Y a vueltas de nuevo con la ropa interior y con mi cuñado también recuerdo otro percance que oí entre risas y que me contaba él cuando era aún reciente. Los fines de semana iba a correr al club mientras dejaba a mis sobrinos dando alguna clase para que ellos también tuvieran una hora de ejercicio al aire libre. Las mañanas de domingo suelen ser muy difíciles para activar a los niños aunque sea para realizar actividades que han sido pactadas con ellos de antemano. Llegan al sitio con prisas, corriendo, obligados por el horario y a menudo enfadados. La mitad de los disparates y despistes vienen como resultado de una desafortunada interacción entre esos grandes conocidos; y mientras van saliendo niños, bolsas y bultos varios, algunas cosas que deben quedar dentro salen díscolas y otras que se necesitan no aparecen o se olvidan, e incluso se pierden.
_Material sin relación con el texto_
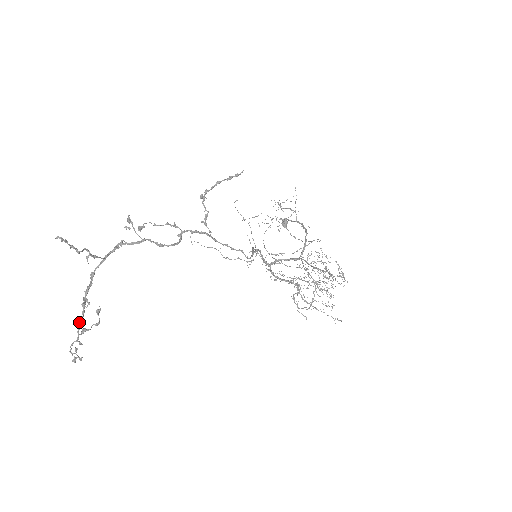
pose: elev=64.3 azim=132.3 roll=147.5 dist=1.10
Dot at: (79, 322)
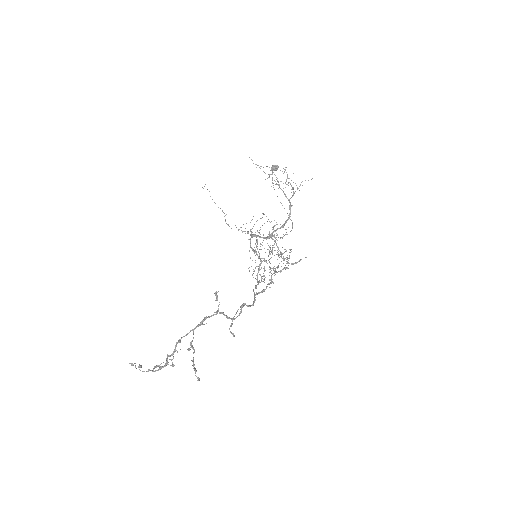
Dot at: (159, 369)
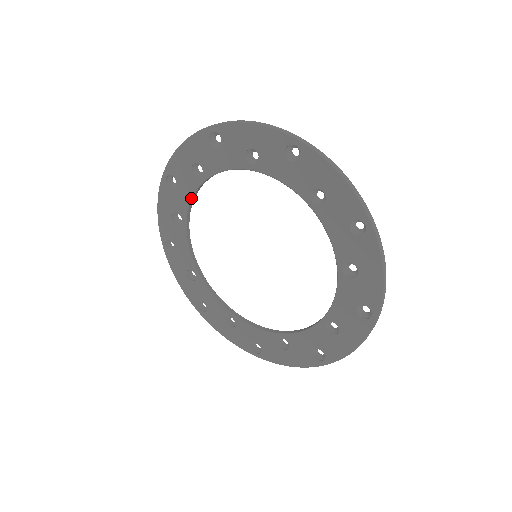
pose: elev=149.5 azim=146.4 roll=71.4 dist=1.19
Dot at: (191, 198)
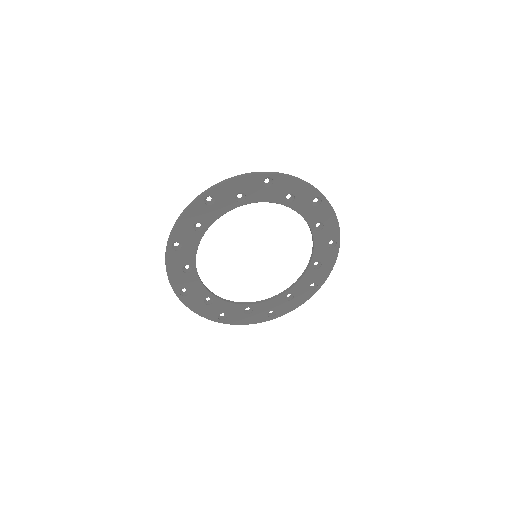
Dot at: (223, 214)
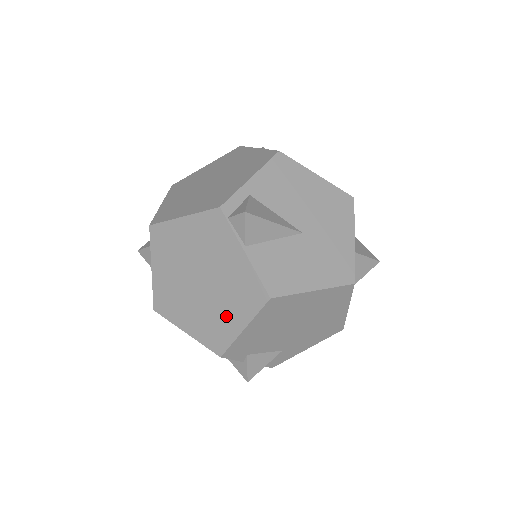
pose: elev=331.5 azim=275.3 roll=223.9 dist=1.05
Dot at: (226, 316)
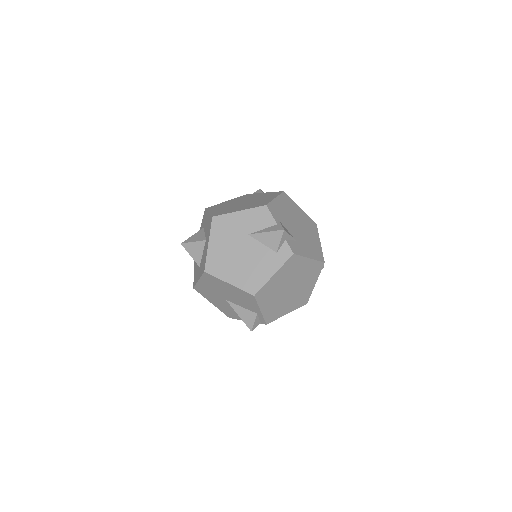
Dot at: (263, 200)
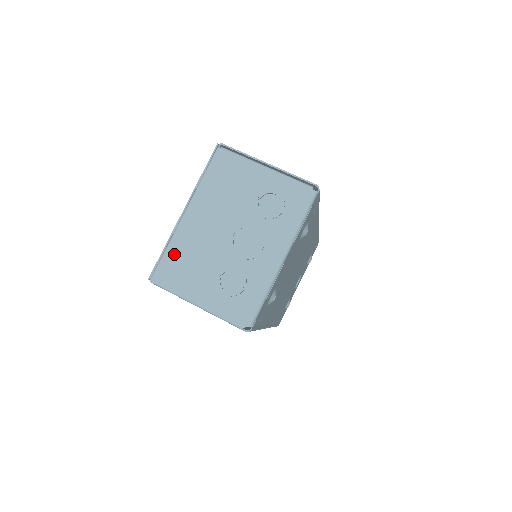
Pues algo así debió pasar en aquella circunstancia pues, como de la nada, debió colarse un calzoncillo que acabó, como si ese fuera su lugar natural, como si siempre hubiera vivido allí, en el estrecho hueco que había entre el coche y la acera. Rápido como un resorte y nervioso por tan incómoda visión, creyendo que venía de su bolsa abierta y medio caída después de la salida en tropel de los niños, devolvió al coche con un gesto implacable a la vez que disimulado tan comprometida prenda para seguir con el resto de sus actividades. Al relatarnos después los pormenores de tan incómoda situación aseguraba con la mirada alucinada del que no cree lo que ha pasado ¡que no eran suyos!, ¡que no sabe cómo habían llegado ahí!, parece ser que luego encontró los suyos convenientemente preparados al fondo de la bolsa con el resto de utensilios para la ducha y tampoco acierta a comprender cómo los confundió con los de fuera y por qué extraña casualidad se había producido el equívoco. Incrédulo se preguntaba si estaban allí de antes y otro junto con él, confundidos ambos en el espacio-tiempo de lo irreal, hubieran intercambiado moléculas y objetos incoherentes en un baile imposible con ese curioso resultado. Sorprendido y asustado por el propio fluir de sus pensamientos y de nuestras risas convinimos en pasar a otro tema aunque la expresión divertida de nuestras caras aún tardó un buen rato en olvidarse.